Saturday, February 17, 2007

Forgiveness as a Spiritual Exercise

I attended a Bible Study earlier in the week on Tuesday night. For the last year I have been involved in this ministry that provides transitional housing, food, prayer, clothing and assistance to men who are poor and homeless. During the meeting one of the men spoke of how his younger brother was shot while walking home from school. “How am I supposed to forgive this man who shot my brother?” asked the man. My heart sank as I heard the pain in his voice. All I felt I could do was to approach the man afterwards and tell him I was sorry this had happened and that I would pray for him. He looked into my eyes and told me how the shooting of his brother had turned his life upside down and caused him to turn to unhealthy behaviors. I left the meeting with a heavy and burdened heart. When I returned home I dropped to my knees and said a prayer for him. Next week when I see him I intend to ask him if he’d like to talk with me about this. My hopes are that he will be able to forgive this man some day.

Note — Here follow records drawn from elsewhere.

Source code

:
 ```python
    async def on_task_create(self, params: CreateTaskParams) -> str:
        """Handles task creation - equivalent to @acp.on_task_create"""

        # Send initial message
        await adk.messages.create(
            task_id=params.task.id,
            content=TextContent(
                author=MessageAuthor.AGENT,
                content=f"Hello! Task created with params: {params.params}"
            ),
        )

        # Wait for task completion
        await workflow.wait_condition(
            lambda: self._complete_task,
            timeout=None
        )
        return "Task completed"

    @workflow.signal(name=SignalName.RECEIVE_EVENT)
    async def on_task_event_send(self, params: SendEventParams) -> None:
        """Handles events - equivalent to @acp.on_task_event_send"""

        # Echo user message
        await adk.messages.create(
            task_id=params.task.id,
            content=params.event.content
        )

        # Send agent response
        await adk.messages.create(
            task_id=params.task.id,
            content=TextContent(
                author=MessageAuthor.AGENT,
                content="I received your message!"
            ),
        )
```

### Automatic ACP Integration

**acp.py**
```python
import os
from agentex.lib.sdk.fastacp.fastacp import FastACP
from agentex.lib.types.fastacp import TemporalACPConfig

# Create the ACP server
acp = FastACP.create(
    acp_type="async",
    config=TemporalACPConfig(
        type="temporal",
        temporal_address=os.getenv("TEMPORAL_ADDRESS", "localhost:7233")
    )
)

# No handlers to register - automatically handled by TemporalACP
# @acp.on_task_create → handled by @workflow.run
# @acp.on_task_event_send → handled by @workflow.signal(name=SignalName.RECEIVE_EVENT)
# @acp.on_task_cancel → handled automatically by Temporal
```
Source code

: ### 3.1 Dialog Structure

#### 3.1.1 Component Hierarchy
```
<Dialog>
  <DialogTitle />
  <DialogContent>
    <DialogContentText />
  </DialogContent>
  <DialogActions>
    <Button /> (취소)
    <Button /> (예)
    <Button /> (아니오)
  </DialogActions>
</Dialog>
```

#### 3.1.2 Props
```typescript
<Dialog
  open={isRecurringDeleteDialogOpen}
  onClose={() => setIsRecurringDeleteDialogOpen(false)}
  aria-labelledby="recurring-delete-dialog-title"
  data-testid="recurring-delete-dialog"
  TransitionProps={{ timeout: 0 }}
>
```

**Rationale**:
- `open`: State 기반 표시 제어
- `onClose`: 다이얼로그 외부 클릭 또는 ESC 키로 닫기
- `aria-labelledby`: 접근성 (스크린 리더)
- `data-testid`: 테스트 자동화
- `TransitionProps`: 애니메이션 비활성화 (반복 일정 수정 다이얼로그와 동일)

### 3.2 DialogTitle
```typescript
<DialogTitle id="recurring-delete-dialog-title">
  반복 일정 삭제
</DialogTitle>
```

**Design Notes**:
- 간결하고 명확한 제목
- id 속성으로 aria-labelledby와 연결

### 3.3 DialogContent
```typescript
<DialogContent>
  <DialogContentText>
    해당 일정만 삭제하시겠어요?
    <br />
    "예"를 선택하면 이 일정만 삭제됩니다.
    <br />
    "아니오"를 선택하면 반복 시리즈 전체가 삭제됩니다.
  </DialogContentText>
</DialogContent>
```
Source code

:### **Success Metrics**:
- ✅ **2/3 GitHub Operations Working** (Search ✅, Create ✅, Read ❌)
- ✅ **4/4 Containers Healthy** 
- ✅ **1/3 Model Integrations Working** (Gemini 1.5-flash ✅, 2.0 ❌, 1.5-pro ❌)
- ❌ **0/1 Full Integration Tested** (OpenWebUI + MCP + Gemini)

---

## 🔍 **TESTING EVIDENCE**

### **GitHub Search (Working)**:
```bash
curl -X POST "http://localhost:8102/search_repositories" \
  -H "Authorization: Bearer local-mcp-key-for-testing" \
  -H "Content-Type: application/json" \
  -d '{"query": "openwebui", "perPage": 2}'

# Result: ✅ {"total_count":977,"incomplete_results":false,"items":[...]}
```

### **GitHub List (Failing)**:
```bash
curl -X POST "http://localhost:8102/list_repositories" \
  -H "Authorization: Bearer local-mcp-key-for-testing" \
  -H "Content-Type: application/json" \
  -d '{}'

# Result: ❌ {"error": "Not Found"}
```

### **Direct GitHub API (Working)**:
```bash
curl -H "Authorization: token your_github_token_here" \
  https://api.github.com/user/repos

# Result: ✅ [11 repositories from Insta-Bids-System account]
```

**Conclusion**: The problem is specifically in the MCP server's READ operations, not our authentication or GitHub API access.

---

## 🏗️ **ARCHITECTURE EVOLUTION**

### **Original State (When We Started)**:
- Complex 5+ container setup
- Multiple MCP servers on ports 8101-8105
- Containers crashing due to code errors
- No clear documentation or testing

What I have written above is the introduction of an article that will appear in March on the online magazine,
Faith and Fitness. It will be one of a series of articles on Spiritual Exercises in the context of how a person practices their faith and the relationship that respective Spiritual Exercise has on a person's health.

I have recognized the need to address this issue of forgiveness for a long time as it is an extremely relevant exercise that a person must address if he is to experience total health. Although I recognize the importance of this issue, it has been a challenge for me to get my arms around how to address it in a fairly short manner in a one-page article. It's only when I was able to seek God in a very humble and sincere way and ask Him to help me with this that he opened the door and gave me insight. I also believe that He orchestrated the events that occured on Tuesday night at the Bible Study as He provided a real life example of a person's struggle to forgive. I thank God for how He helped me with the article. More importantly I pray that God will touch and heal the heart of the man who's brother was shot.